Die Afrikaanse Forum

Die kuierstoep => Die Gorrel plek => Topic started by: Meraai vannie Baai on January 18, 2019, 01:54:33 AM

Title: As jy praat voor jy dink...
Post by: Meraai vannie Baai on January 18, 2019, 01:54:33 AM
FIRST TESTIMONY:
I walked into a hair salon with my husband and three kids in tow and asked loudly,
'How much do you charge for a shampoo and a blow job?'
I turned around and walked back out and never went back
My husband didn't say a word... He knew better.

SECOND TESTIMONY:
I was at the golf store comparing different kinds of golf balls.
I was unhappy with the women's type I had been using.
After browsing for several minutes, I was approached by one of the good-looking gentlemen who works at the store
He asked if he could help me.
Without thinking, I looked at him and said, 'I think I like playing with men's balls'

THIRD TESTIMONY:
My sister and I were at the mall and passed by a store that sold a
variety of candy and nuts.
As we were looking at the display case, the boy behind the counter asked if we needed any help.
I replied, 'No, I'm just looking at your nuts.'
My sister started to laugh hysterically.
The boy grinned, and I turned beet-red and walked away. To this day, my sister has never let me forget it.

FOURTH TESTIMONY :
While in line at the bank one afternoon, my toddler decided to release some pent-up energy and ran amok.
I was finally able to grab hold of her after receiving looks of disgust and annoyance from other patrons.
I told her that if she did not start behaving 'right now' she would be punished.
To my horror, she looked me in the eye and said in a voice just as threatening,
'If you don't let me go right now, I will tell Grandma that I saw you kissing Daddy's pee-pee last night!'
The s silence was deafening after this enlightening exchange.
Even the tellers stopped what they were doing.
I mustered up the last of my dignity and walked out of the bank with my daughter in tow.
The last thing I heard when the door closed behind me, were screams of laughter.
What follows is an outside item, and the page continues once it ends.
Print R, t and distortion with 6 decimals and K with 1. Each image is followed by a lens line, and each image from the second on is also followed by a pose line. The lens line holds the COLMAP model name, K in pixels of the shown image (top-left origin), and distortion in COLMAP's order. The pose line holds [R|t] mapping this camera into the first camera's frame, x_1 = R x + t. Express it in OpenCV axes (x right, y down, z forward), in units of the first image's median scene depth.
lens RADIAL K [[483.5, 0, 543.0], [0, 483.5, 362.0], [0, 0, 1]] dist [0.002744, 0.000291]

LAST BUT NOT LEAST TESTIMONY:
This had most of the state of Michigan laughing for 2 days and a very embarrassed female news anchor who will, in the future, likely think before she speaks. What happens when you predict snow but don't get any!
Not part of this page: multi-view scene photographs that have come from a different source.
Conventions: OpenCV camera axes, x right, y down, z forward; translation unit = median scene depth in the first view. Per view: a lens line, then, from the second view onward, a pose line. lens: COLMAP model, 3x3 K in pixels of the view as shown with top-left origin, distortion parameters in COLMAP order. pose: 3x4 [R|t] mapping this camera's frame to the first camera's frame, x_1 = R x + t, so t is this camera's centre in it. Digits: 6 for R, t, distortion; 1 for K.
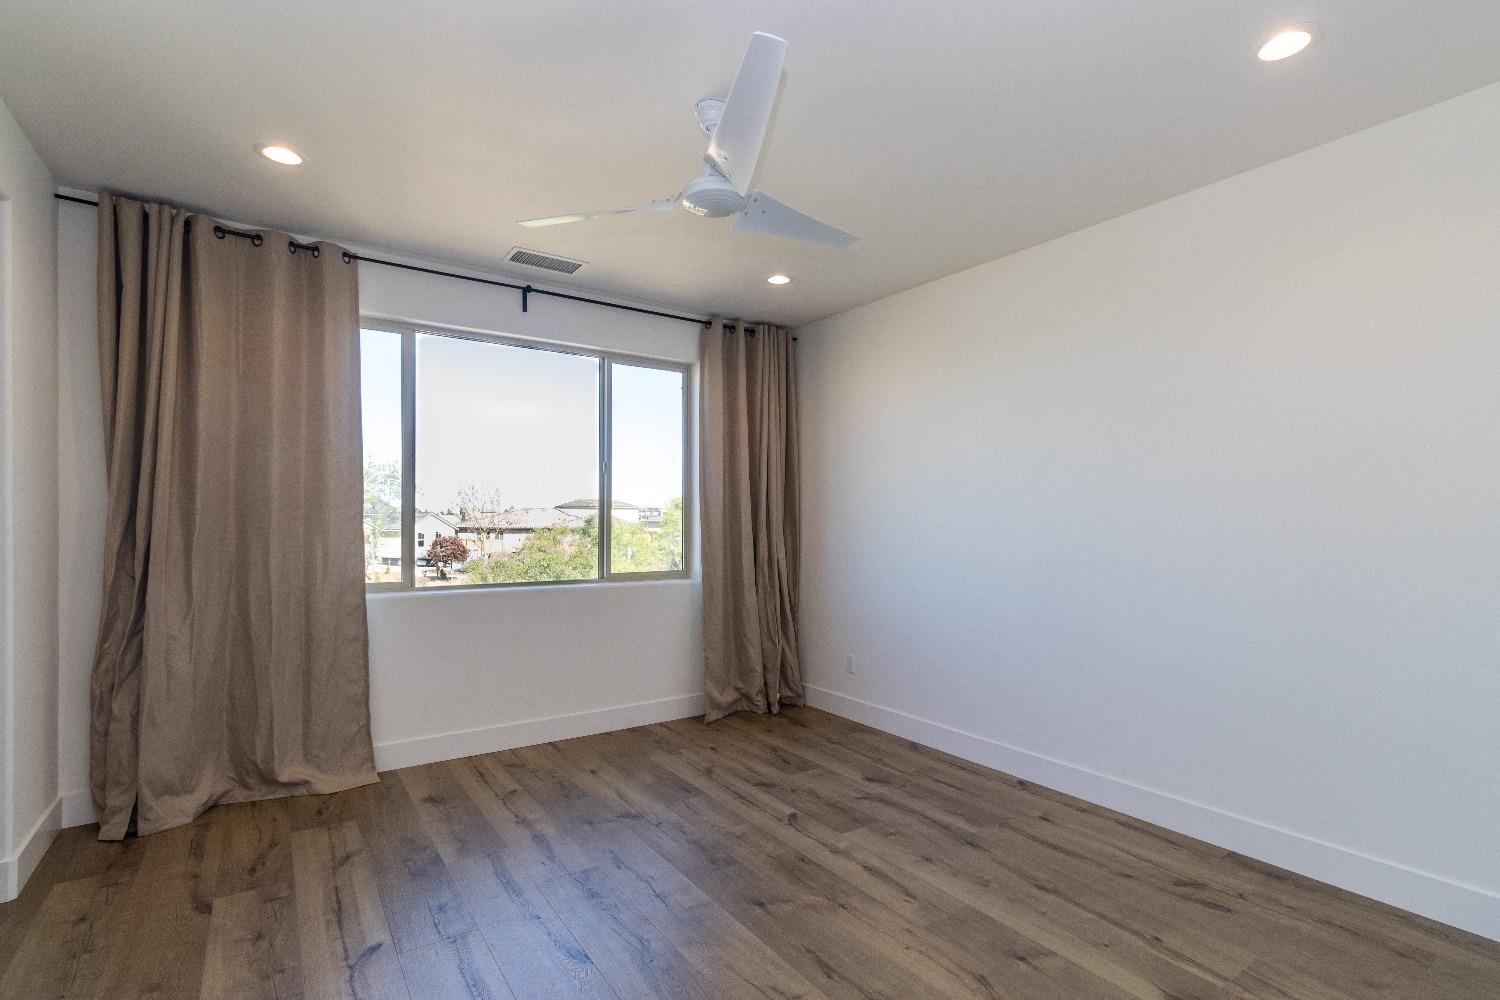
lens RADIAL K [[704.6, 0, 761.2], [0, 704.6, 508.2], [0, 0, 1]] dist [0.000962, 0.001106]
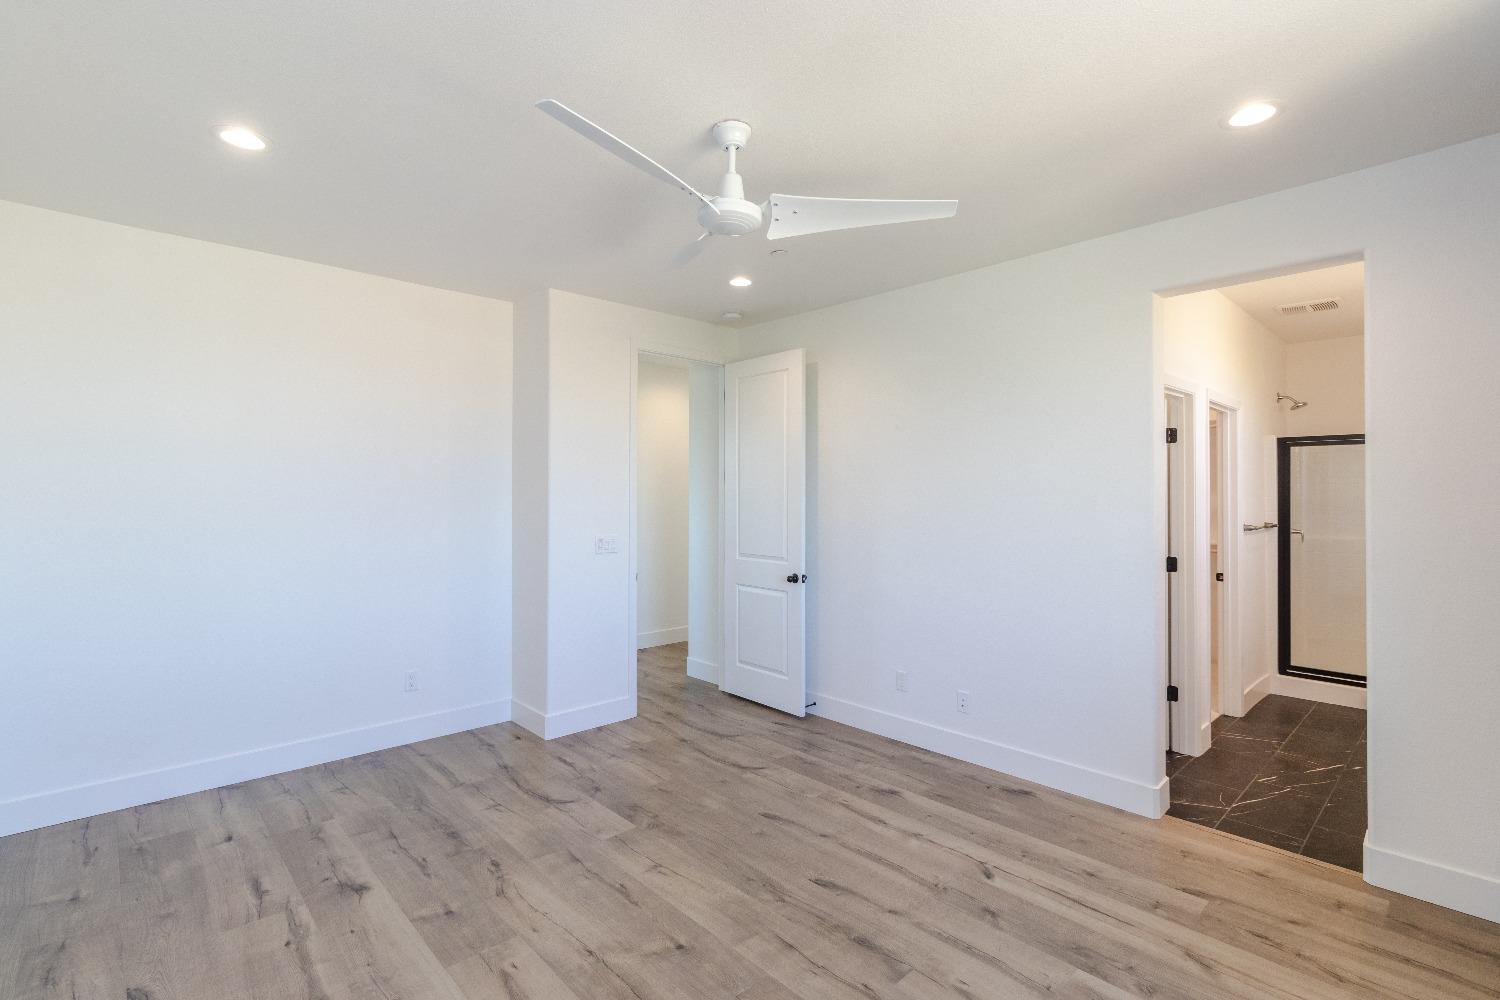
lens RADIAL K [[699.6, 0, 765.0], [0, 699.6, 488.0], [0, 0, 1]] dist [-0.000701, -0.000100]
pose [[-0.987655, -0.008060, -0.156435, 0.027015], [-0.003526, 0.999566, -0.029237, -0.015756], [0.156603, -0.028325, -0.987255, 1.403485]]
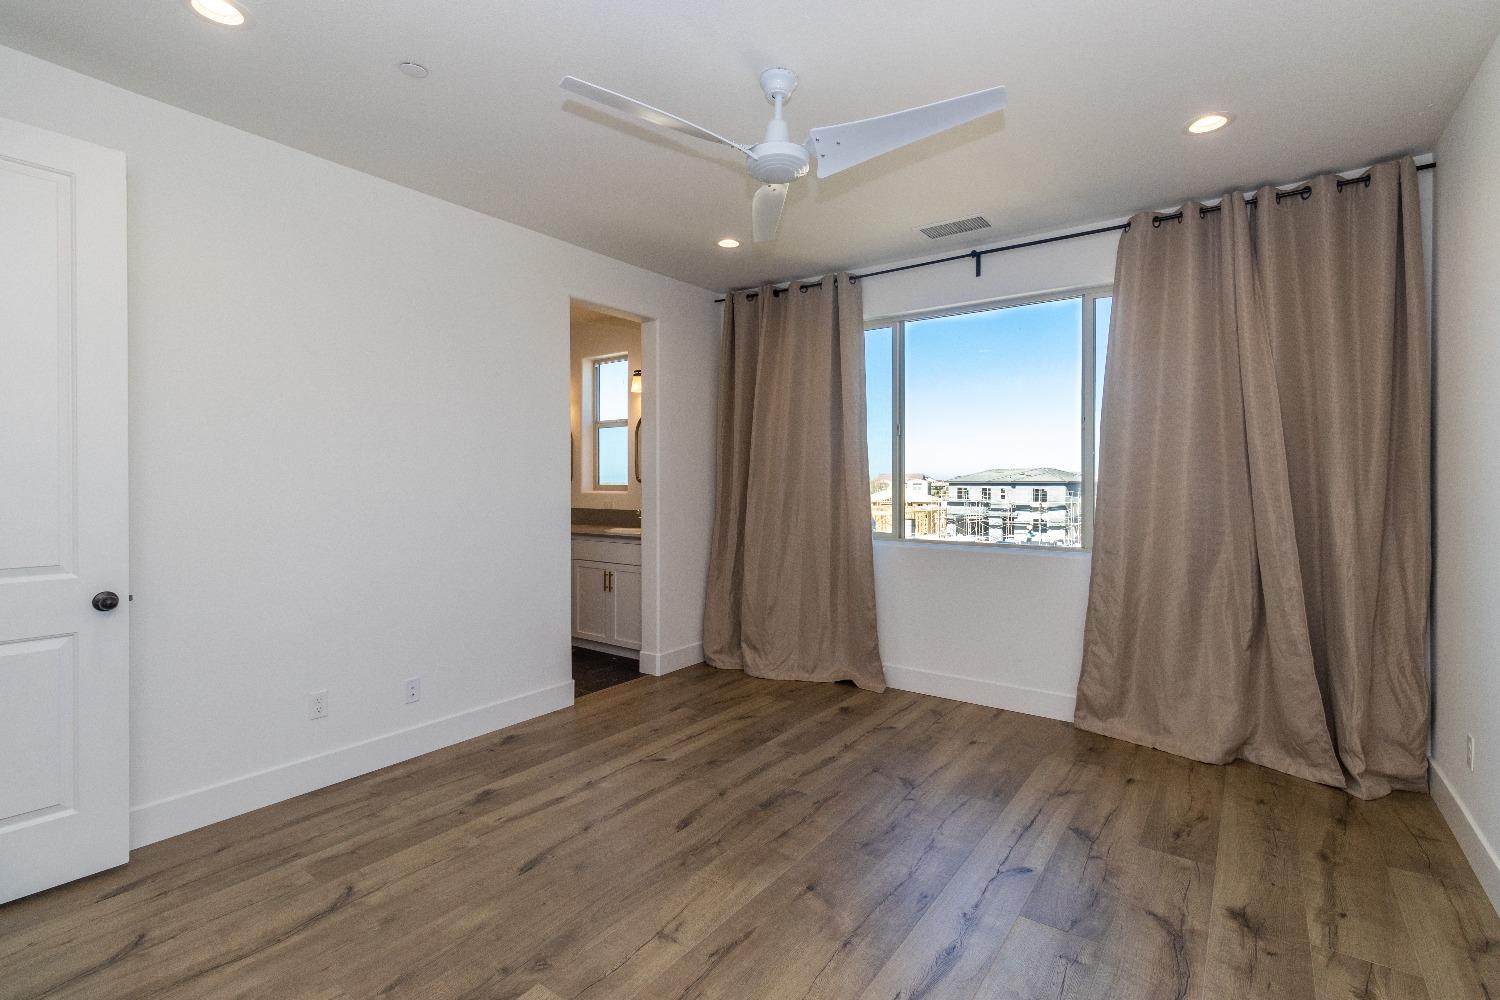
lens RADIAL K [[694.4, 0, 755.4], [0, 694.4, 468.7], [0, 0, 1]] dist [0.000695, -0.000090]
pose [[0.331716, -0.017814, -0.943211, 0.620837], [0.018143, 0.999757, -0.012501, 0.006335], [0.943205, -0.012965, 0.331959, 0.450508]]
We had a female news anchor that, the day after it was supposed to have snowed up to a couple of inches and didn't,
turned to the weatherman and asked:
'So Bob, where's that 8 inches you promised me last night?'
Not only did HE have to leave the set, but half the crew did too, as they were laughing so hard!
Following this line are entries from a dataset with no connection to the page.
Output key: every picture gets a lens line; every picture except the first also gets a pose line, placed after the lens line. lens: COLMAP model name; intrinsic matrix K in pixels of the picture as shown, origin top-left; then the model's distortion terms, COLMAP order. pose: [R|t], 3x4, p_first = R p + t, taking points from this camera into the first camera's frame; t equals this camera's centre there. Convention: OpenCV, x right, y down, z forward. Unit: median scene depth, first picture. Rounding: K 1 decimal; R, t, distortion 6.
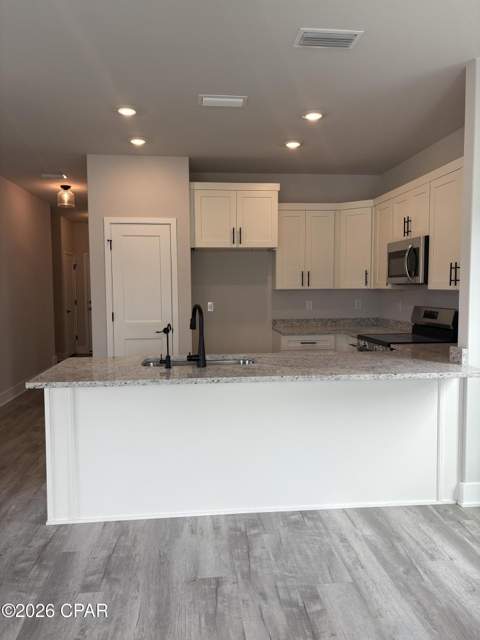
lens RADIAL K [[487.4, 0, 240.0], [0, 487.4, 320.0], [0, 0, 1]] dist [0.009629, -0.000108]
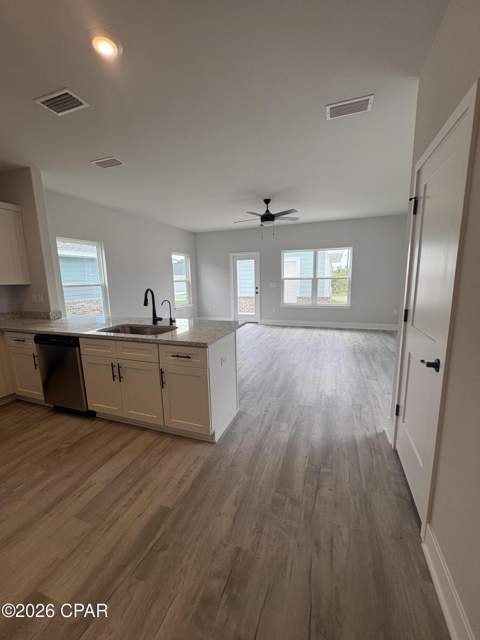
lens RADIAL K [[255.3, 0, 240.0], [0, 255.3, 320.0], [0, 0, 1]] dist [0.001960, -0.000299]
pose [[-0.897540, -0.047071, 0.438414, -0.466349], [0.057750, 0.973172, 0.222713, -0.065405], [-0.437136, 0.225212, -0.870742, 1.021310]]
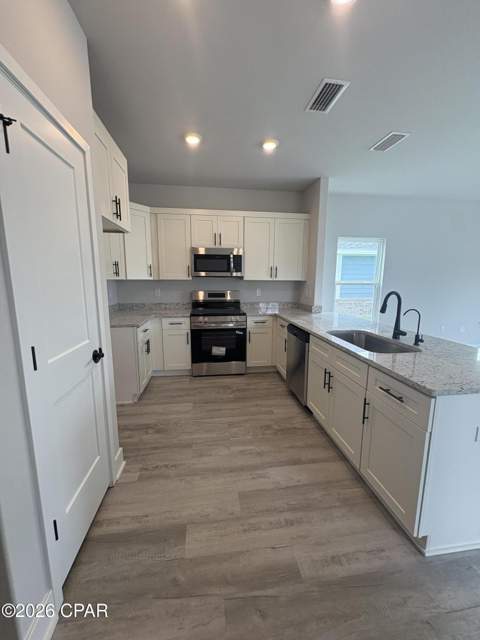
lens RADIAL K [[255.3, 0, 240.0], [0, 255.3, 320.0], [0, 0, 1]] dist [0.001960, -0.000299]
pose [[-0.030931, -0.154686, 0.987479, -0.461583], [0.063059, 0.985682, 0.156380, -0.055626], [-0.997530, 0.067107, -0.020734, 0.881630]]
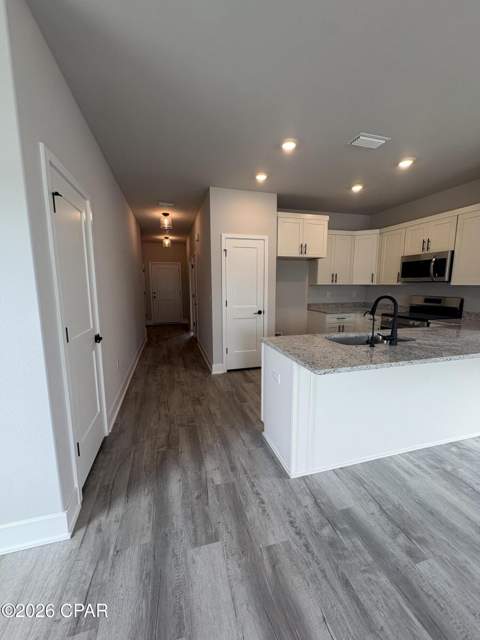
lens RADIAL K [[255.3, 0, 240.0], [0, 255.3, 320.0], [0, 0, 1]] dist [0.001960, -0.000299]
pose [[0.985689, -0.019573, 0.167435, -0.363528], [0.007453, 0.997325, 0.072712, -0.012910], [-0.168410, -0.070424, 0.983198, 0.248368]]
Title: Re: As jy praat voor jy dink...
Post by: Meraai vannie Baai on January 18, 2019, 01:59:34 AM
En as jou man jou woorde letterlik opneem....  :toothy4:

(https://i847.photobucket.com/albums/ab33/raaitjie/Change%20the%20baby.jpg)
Title: Re: As jy praat voor jy dink...
Post by: Naas on January 18, 2019, 02:32:39 AM
Dis nie mooi nie. Ek het nou uit die bed geval van lag en die hele huis is wakker. Tot die buurman gil iets van werk half ses.


 :icon_bigsmurf:
Title: Re: As jy praat voor jy dink...
Post by: Meraai vannie Baai on January 18, 2019, 04:24:20 AM
As ek die goete raaklees is dit asof 'n magneet my forum toe trek - moet deel met die ouens wat ek weet net so gaan geniet Naas  :icon_biggrin:
Title: Re: As jy praat voor jy dink...
Post by: PM on January 22, 2019, 02:00:01 PM
Pragtig, ek het dit baie geniet.  Dit is nie net ons taal wat so skreeusnaaks kan wees nie.